Dans une déclaration publiée jeudi 2 avril 2026, les quatre maires de la CACEM (Communauté d’Agglomération du Centre de la Martinique comprenant Saint-Joseph, Lamentin, Schoelcher et Fort-de-France), se manifestent sur la situation du transport dans le Centre. C’est pour désigner les chauffeurs de Transaglo en grève comme étant les responsables des difficultés de la population.
« Population prise en otage, victimes les plus vulnérables (élèves, personnes âgées, isolées, etc.), entreprises désorganisées, atteinte à la dignité des usagers » : les maires ne lésinent pas sur les formules pour tenter de discréditer les chauffeurs en grève. En réalité, leur démarche n’a qu’un but : manifester leur solidarité en couvrant les élus qui ont en charge l’organisation et la gestion du transport de passagers du Réseau Centre.
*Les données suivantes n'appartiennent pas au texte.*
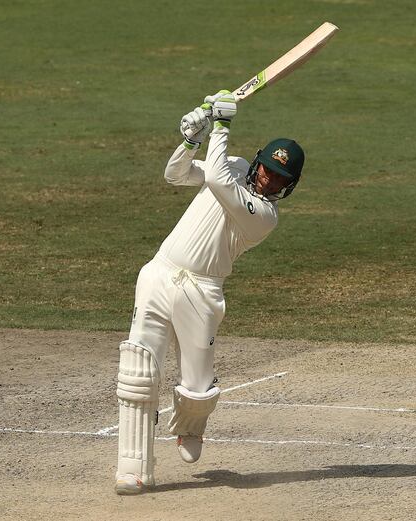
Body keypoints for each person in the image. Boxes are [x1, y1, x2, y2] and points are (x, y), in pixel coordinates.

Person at [114, 90, 305, 495]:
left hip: (202, 292)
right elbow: (176, 175)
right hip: (160, 271)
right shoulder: (233, 165)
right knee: (139, 370)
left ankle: (189, 426)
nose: (270, 178)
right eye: (269, 168)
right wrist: (191, 139)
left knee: (198, 385)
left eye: (280, 177)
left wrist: (220, 124)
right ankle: (133, 470)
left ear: (289, 185)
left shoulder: (265, 217)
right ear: (257, 161)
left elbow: (217, 179)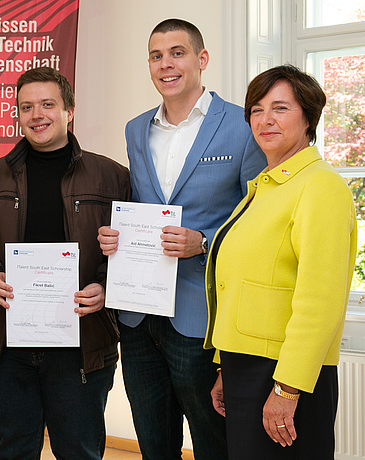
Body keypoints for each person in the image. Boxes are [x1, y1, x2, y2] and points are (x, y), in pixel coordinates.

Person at [97, 19, 266, 460]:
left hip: (200, 316)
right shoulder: (136, 129)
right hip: (137, 316)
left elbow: (257, 219)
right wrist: (117, 237)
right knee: (153, 443)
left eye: (177, 52)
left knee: (214, 442)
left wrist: (204, 242)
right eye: (156, 55)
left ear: (201, 59)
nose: (166, 64)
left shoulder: (242, 125)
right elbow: (140, 204)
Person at [0, 66, 130, 459]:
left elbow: (131, 249)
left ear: (70, 110)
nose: (37, 115)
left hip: (82, 347)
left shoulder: (112, 177)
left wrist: (106, 286)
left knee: (80, 451)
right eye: (26, 107)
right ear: (17, 115)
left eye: (48, 104)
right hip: (8, 346)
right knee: (14, 451)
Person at [205, 64, 356, 459]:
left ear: (309, 117)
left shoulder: (320, 186)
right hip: (246, 368)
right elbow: (242, 283)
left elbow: (320, 301)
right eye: (255, 110)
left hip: (284, 373)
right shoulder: (266, 186)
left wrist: (287, 388)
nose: (265, 120)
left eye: (280, 108)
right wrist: (225, 366)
Dans leur déclaration, pas un mot sur les engagements pris en mai 2025 qui n’ont été que partiellement mis en œuvre, pas un mot sur le refus du président de Martinique Transport de participer aux négociations sous l’égide de la Direction du travail, tout en pilotant en sous-main la direction de Transaglo.
Pour se justifier, les responsables de Martinique Transport et de la CTM eux, se retranchent derrière la mauvaise santé financière des collectivités. Et donc, ils veulent faire supporter cette situation par les travailleurs de Transaglo. Si les collectivités sont en manque de ressources pour mener leurs missions, c’est parce que l’argent public atterrit dans les caisses des capitalistes sous forme de subventions, d’exonérations, de charges non justifiées, etc.
Les chauffeurs de Transaglo ont raison de refuser que les ajustements se fassent à leur détriment.